(Wahl-)Frontberichterstattung

Parteien gehen zu offenen Feldschlachten über  ■ L E S E R M E I N U N G E N

Der Kampf der verschiedenen Parteien geht in die heiße Phase, bei der es einem kalt den Buckel runterläuft. Eine Materialschlacht tobt. Ununterbrochen werden im Schutz der Dunkelheit Plakate und Zettel geleimt, und von nachfolgenden Partisanen des Gegners wieder abgerissen.

Häufig treten in letzter Zeit Parteien zu offenen Feldschlachten an. Marktplätze scheinen sich für die folgenden Scheingefechte am besten zu eignen. Dort kann man viel ziviles Volk zusammentreiben, um es mit Schreckschüssen auf den jeweiligen Gegner zu fixieren. Der jedoch fehlt dort in der Regel. Höchstens am Rande des Aufmarsches stehen einige Kundschafter und Saboteure. Landesweit wimmelt es von Überläufern und Doppelagenten. Dieselbe hektische Fluktuation unterm Fußvolk. Viel Bewegung also auf dem Feld der Ehre. Grenzen werden gesichert oder angegriffen, Enklaven erobert und wieder verloren. Alles noch relativ unblutig, von den blutjungen bis bereits mehrfach verwundeten alten Kriegern demokratischer Scheingefechte.

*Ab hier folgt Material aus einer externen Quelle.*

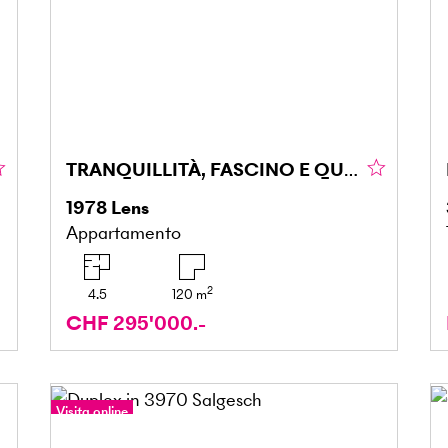
TRANQUILLITÀ, FASCINO E QUALITÀ DI VITA
1978
Lens
Appartamento
2
4.5
120
m
CHF 295'000.-
Visita online
Tour a 360°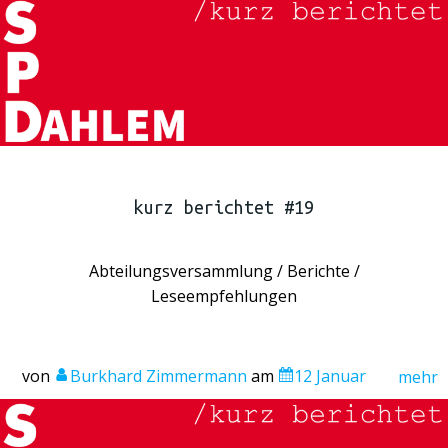
kurz berichtet #19
Abteilungsversammlung / Berichte /
Leseempfehlungen
von
Burkhard Zimmermann
am
12 Januar
mehr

Auch äußerlich sind es nicht mehr dieselben Krieger wie am Anfang. Die eher zufällige Montur der ersten Tage ist längst eingemottet, in maßgeschneiderten Uniformen wird ausgezogen, denn das Volk hält nur zur Stange, wenn der Anzug der Vor und Verführer nicht vonderselben ist. Trotz eines weitgehend gewaltlosen Schlagabtausches gibt es besorgniserregende Verluste unter der Zivilbevölkerung zu beklagen. Die provisorischen Flüchtlingslager jenseits der Grenze sind überfüllt, psychologische Seuchen greifen um sich. Der Termin des Waffenstillstandes am 18. März wird zwar von allen Parteien akzeptiert, doch ob danach wirklich eine Feuerpause eintreten wird, scheint mir mehr als unsicher. Bereiten wir uns also auf einen langwierigen Stellungskrieg vor, der bei der Kopf- und Disziplinlosigkeit einiger Truppen wohl kaum durch Appelle an die Vernunft und Fairness in solchen Ausmaßen gehalten werden kann, wie man es aus anderen Krisengebieten kennt. Abrüstungsvorschläge wurden bisher von allen Parteien ignoriert. Ein hoffnungsvolles Zeichen kann der friedliebende Zivilist höchstens im Selbstauflösungsprozeß erkennen, der in einigen Truppen erfreuliche Ausmaße angenommen hat. Viele schmeißen ihre Flinte ins Korn und gehen nach Hause. Also, Politpazifisten aller Parteien, desertiert! Nur ein desertierter Soldat ist ein guter Soldat. Weg vom Runden - ran an den Stammtisch. Prost!